The latest White Paper ‘Educational Excellence Everywhere’ is certainly ambitious and radical. I have no problems with being ambitious, nor with being radical when necessary, however I do worry when rhetoric and dogma are the dominant discourse.
Michael Gove, when Secretary of State for Education, and Nick Gibb, the Schools Minister, have made it abundantly clear that they see little value in the role of universities in initial teacher education. This sentiment is manifest in the White Paper – in the section on initial teacher education, out of 63 paragraphs universities are barely mentioned – only paragraph 2.28 addresses their role but this feels like mere ‘bread-crumbs’.
There are positives within the paper, namely the desire to lengthen the period of training (which a number of university teacher educators have argued for previously), the call for evidence-based practice and the emphasis on the importance of subject knowledge and CPD for teachers.
Yet serious questions need to be asked about each of these and how they will be achieved.
Lengthening the period of training
At one level there is a practical issue about how will trainee teachers survive on little to no income. Many trainee teachers now receive no bursary to support them during their training and are entirely reliant on student loans to tide them over the current training year; if the period of training is going to be extended how will trainee teachers be expected to finance themselves?
The decision to remove the current system of awarding Qualified Teacher Status (QTS) for something more rigorous promises higher standards, but how will this operate now that universities no longer have oversight of these awards. Giving the power to schools is likely to fragment the system and throw up all sorts of issues relating to variation and consistency. Currently universities have a QA role but this is now seemingly removed. The answer in the White Paper is to give these powers to schools – many will be fine with this, but a conversation with an Ofsted inspector raised concerns about the proliferation of ‘loony’ SCITTs which do not understand some of the basic criteria for training courses (such as the requirement that trainee teachers need to spend time in at least two schools). There are also issues about how trainee teachers might transfer from a training course into employment if they have not attained a certain level of competence, or wish to move from one school to another whilst still training; the lack of a clear exit point for a training course makes this a potential problem. And what is the point of QTS anyway if academy heads have the power to decide ‘whether to make this accreditation a mandatory requirement or not’; it is easy to envisage a scenario where a secondary headteacher, desperate to get someone to teach in a shortage subject may waive the need for QTS but insist on it for other subjects, thus creating disparity.
Surprisingly, given the nature of this point, universities are not mentioned. The new College of Teachers and the Education Endowment Fund are mentioned, but who will do this research to find out ‘what works’. If university education departments have an even more limited role in initial teacher education, how many are going to continue to exist. If they close, which has been a growing trend in recent years, expertise is going to be lost.
Subject knowledge and CPD
Subject knowledge is important, but is more than simply having an appropriate degree – it involves understanding the nature of the subject, the challenges it presents to students, knowing how to address those, understanding what is meant by progression within a subject and so forth. So any attempt to strengthen this is welcomed but the approach seems focused mainly on allowing schools to provide more training for themselves. As initiatives such as the London Challenge have shown, schools can do a huge amount to improve themselves through cooperation, but at the same time one of the important issues about development is the ability to think differently – there is the danger that inwardly generated CPD can be restrictive so there is a need to look more broadly for expertise, and university education departments have a huge amount of specialist subject knowledge.

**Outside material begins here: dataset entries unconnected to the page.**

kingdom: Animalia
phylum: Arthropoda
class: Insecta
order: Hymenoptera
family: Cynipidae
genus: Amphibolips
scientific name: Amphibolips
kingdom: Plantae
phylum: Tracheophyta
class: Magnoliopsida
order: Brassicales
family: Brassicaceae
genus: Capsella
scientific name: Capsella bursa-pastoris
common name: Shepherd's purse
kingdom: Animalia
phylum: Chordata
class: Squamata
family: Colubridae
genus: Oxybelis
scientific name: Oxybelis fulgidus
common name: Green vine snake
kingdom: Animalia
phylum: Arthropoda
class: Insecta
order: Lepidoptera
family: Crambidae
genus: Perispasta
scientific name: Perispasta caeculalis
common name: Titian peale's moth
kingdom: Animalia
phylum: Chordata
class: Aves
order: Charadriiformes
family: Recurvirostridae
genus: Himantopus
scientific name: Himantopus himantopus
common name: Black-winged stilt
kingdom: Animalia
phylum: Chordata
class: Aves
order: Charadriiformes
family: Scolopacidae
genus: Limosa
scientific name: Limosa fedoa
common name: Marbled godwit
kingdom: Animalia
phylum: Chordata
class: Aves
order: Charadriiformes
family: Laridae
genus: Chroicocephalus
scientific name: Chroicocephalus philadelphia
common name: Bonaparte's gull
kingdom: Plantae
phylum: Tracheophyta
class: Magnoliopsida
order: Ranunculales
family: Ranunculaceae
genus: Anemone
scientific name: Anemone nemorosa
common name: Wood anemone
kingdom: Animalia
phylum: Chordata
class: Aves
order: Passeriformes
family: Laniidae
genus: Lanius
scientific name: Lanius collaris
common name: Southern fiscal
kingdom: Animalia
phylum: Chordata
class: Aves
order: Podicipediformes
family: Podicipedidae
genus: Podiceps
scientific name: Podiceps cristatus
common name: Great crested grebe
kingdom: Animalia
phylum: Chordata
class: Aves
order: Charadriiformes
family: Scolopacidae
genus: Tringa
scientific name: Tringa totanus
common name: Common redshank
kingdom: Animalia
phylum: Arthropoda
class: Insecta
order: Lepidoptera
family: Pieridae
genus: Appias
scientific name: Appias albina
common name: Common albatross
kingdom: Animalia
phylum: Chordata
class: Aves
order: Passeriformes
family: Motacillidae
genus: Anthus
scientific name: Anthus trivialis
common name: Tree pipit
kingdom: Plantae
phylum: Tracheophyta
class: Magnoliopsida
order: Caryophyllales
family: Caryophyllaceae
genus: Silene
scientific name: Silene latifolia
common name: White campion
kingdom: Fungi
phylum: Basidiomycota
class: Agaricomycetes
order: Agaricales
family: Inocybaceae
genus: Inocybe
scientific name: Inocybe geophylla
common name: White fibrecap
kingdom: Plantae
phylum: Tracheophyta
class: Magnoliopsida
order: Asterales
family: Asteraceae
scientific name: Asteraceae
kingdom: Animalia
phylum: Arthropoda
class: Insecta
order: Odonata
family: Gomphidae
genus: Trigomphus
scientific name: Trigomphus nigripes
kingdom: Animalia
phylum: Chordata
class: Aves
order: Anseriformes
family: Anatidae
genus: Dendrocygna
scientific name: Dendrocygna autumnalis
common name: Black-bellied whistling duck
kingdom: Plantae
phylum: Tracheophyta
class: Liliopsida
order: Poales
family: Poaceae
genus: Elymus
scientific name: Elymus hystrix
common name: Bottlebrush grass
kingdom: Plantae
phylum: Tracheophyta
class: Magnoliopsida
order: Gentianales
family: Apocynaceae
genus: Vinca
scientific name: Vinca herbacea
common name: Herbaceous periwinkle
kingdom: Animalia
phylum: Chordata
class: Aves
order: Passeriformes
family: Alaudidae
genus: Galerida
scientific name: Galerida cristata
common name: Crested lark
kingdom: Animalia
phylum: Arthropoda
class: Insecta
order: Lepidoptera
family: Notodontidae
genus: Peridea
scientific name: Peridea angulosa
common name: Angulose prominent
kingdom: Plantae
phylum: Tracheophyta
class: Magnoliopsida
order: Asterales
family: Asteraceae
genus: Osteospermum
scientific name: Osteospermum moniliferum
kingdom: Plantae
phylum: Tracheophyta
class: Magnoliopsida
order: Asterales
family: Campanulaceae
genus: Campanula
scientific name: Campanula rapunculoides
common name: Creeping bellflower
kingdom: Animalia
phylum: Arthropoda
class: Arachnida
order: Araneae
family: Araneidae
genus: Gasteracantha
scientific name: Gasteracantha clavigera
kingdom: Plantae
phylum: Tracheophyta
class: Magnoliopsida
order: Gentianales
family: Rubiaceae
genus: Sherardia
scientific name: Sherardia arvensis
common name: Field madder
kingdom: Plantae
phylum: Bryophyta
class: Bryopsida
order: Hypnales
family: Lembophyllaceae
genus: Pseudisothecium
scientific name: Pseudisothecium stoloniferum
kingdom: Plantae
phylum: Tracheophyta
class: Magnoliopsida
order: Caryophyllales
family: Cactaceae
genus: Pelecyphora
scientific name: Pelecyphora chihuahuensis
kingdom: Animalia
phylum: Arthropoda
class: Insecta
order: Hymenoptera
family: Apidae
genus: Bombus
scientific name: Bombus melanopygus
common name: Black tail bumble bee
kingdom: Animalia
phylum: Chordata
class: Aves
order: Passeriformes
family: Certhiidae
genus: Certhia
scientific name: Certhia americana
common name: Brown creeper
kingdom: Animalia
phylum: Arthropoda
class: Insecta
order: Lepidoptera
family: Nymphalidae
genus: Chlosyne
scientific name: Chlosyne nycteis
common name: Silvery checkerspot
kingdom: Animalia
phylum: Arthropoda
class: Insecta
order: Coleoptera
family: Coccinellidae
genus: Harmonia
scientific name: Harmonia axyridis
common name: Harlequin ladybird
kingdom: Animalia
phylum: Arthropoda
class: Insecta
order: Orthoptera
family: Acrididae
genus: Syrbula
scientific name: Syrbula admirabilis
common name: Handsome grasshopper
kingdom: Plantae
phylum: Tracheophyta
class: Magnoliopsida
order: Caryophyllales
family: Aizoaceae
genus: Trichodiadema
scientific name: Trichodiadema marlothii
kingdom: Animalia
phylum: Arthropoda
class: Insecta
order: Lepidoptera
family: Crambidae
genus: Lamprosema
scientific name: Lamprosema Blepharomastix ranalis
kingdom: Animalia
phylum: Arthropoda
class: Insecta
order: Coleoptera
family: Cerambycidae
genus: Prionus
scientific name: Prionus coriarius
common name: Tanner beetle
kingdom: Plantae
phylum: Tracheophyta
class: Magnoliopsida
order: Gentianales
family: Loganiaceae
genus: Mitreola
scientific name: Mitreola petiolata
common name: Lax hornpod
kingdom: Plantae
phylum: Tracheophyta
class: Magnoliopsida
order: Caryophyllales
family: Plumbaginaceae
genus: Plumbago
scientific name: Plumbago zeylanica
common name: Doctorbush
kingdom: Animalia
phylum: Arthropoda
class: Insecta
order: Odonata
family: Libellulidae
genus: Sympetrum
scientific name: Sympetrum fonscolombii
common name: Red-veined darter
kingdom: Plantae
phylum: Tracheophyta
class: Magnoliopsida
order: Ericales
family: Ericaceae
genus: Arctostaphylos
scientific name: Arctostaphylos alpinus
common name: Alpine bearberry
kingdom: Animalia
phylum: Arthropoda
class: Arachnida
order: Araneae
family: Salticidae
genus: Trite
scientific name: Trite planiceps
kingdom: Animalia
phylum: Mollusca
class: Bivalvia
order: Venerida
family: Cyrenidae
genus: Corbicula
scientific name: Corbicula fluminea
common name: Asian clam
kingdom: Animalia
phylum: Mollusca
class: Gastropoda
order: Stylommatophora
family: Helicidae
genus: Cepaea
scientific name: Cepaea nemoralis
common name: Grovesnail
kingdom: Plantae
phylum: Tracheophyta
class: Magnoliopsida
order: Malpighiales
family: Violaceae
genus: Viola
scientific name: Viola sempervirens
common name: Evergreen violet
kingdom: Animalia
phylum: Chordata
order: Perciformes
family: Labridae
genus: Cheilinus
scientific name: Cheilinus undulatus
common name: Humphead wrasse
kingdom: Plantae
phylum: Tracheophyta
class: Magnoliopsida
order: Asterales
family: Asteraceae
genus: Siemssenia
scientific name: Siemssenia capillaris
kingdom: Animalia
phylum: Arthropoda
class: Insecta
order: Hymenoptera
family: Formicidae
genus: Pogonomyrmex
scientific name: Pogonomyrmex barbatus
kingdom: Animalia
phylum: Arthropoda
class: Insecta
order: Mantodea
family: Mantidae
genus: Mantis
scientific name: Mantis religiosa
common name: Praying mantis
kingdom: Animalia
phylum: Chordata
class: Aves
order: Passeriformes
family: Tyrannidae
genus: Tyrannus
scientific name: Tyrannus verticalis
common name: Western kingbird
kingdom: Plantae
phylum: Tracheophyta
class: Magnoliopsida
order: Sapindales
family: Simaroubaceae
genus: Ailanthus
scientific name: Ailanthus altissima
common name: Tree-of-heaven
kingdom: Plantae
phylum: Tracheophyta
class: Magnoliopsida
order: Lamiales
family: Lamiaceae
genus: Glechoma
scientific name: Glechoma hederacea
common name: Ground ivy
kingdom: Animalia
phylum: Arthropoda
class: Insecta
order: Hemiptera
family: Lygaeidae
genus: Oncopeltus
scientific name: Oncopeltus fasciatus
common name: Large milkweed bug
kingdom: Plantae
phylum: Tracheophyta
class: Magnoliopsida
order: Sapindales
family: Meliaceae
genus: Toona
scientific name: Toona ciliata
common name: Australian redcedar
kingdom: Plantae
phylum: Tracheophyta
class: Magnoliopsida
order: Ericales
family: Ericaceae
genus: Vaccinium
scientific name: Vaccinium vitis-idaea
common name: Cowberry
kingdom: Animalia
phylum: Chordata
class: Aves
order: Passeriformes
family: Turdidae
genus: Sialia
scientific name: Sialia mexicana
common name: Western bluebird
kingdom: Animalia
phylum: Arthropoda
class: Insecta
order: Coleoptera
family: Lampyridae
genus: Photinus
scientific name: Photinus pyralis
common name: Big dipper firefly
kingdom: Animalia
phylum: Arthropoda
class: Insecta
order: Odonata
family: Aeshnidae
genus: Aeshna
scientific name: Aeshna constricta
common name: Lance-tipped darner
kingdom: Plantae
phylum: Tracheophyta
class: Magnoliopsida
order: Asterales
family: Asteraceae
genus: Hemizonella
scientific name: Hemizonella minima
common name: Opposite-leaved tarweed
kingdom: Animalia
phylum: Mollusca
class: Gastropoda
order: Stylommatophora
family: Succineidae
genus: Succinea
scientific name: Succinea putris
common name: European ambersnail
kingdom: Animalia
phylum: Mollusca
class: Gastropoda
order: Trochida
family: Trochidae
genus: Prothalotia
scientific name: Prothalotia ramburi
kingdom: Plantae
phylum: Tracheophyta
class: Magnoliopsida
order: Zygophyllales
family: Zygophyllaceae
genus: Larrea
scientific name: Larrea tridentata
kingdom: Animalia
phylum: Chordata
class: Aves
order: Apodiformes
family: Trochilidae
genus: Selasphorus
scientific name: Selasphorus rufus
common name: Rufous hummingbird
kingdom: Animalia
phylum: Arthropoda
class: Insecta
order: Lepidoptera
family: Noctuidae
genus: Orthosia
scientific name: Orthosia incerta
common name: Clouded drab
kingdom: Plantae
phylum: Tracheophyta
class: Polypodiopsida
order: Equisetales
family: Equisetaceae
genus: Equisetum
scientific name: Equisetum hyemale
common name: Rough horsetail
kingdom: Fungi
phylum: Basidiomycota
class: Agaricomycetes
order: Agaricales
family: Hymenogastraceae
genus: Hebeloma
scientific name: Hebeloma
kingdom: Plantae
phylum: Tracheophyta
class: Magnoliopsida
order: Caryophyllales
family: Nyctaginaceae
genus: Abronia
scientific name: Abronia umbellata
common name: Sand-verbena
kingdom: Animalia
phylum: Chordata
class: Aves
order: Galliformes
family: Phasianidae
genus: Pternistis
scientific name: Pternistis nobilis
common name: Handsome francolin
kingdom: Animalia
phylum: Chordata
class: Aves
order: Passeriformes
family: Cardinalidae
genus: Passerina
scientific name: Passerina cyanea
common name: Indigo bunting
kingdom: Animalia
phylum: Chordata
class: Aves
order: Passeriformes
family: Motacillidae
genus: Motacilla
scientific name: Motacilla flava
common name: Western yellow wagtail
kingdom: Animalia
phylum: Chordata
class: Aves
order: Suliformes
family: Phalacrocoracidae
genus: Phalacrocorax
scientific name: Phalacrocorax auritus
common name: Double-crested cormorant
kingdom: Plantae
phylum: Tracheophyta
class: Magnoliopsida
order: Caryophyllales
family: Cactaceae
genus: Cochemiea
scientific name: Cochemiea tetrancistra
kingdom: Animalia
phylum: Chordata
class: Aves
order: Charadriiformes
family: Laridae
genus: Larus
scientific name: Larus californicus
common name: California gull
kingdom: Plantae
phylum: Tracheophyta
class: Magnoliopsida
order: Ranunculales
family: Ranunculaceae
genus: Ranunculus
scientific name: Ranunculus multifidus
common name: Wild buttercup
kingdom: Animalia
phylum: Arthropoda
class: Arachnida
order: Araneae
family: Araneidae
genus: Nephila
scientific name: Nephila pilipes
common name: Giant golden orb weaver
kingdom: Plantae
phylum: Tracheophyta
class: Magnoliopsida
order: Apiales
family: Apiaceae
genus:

The White Paper also throws up other questions. Apparently the very best universities will be given longer term allocations – this is positive in many ways but when will the ‘very best’ be decided seeing as Ofsted are so stretched at the moment they have been unable to complete their cycle of visits, and the growth of more SCITTs is only going to make this task more challenging? What happens to those deemed to be less than the very best, will they have time to develop and improve, or will they be closed down? One of the criteria for judging provision is the impact of trainee teachers on standards of teaching in schools – a laudable aim but which seems unlikely to be attained. Partly it places huge pressures on trainee teachers and raises questions about how they might be expected to influence practice widely in a school? Also a trainee who has been placed in a school is much more likely to be socialised into the practices of that environment (which has been extensively documented in research), so less likely to be able to influence or change the exiting practice within a school.
The discourse around university teaching training in recent years has been carefully manipulated to suggest it is not practical and it is not effective. The reality is that university-led teacher training is highly practical, students spend the vast majority of their time in schools, and evidence shows that it produces effective teachers. Far from the Marxist ‘blob’ of Gove’s imagination, the people I work with are passionate about what they do, are committed to high quality education for young people and want to produce excellent teachers. This White Paper appears to be the culmination of an assault on university involvement in teacher training, which seems hell-bent on undermining this important sector.